Find every line below with "ipremb" in it and give only how many there are.
━━━ Exercise data
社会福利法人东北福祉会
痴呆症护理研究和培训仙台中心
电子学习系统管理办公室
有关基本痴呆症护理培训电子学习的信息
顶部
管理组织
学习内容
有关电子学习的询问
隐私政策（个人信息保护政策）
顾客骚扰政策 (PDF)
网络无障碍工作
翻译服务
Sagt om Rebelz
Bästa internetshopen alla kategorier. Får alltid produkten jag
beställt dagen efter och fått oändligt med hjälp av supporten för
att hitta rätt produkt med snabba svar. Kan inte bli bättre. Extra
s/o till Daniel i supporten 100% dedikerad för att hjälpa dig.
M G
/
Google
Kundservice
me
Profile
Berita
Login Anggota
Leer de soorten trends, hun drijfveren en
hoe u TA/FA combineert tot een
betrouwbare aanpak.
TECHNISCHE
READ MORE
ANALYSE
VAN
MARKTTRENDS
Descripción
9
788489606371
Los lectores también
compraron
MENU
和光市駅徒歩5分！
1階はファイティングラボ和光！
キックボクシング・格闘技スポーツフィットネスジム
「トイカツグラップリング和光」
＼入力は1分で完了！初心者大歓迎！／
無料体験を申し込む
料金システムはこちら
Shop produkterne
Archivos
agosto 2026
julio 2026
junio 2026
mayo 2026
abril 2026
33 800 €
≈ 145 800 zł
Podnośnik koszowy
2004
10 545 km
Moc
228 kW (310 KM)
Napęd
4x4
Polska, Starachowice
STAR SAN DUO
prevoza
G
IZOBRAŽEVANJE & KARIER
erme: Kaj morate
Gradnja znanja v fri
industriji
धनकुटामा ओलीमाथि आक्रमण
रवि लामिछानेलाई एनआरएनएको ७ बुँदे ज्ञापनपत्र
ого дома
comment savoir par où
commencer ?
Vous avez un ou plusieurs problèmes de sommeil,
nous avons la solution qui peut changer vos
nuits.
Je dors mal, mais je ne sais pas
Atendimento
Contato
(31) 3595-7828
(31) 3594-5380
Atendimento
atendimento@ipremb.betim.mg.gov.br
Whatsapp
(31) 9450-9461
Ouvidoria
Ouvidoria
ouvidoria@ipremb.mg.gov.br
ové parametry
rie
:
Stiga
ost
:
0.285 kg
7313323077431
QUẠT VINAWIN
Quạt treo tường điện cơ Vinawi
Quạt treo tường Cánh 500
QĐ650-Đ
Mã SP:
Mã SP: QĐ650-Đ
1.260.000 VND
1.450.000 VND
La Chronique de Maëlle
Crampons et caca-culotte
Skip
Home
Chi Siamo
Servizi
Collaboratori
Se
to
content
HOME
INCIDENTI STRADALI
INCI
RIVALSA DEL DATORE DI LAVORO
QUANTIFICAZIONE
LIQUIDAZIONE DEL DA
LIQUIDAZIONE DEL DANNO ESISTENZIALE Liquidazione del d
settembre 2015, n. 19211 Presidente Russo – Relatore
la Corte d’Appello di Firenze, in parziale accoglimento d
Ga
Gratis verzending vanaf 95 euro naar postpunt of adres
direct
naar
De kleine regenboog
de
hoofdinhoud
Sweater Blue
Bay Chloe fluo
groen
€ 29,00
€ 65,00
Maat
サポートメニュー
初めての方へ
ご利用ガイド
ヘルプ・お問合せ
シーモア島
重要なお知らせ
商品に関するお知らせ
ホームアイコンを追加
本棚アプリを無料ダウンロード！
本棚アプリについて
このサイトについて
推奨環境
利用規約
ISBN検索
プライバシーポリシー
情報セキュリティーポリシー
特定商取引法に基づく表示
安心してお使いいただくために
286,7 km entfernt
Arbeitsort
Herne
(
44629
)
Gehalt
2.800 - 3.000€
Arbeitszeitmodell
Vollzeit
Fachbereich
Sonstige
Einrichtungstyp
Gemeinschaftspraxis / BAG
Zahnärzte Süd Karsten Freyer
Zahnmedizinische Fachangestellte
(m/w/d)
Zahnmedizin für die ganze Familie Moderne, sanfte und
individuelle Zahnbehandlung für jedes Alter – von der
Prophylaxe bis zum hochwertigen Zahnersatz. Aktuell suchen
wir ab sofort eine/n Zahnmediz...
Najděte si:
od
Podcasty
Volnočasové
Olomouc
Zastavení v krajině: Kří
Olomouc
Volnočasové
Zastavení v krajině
━━━━━━
### [Output below]
2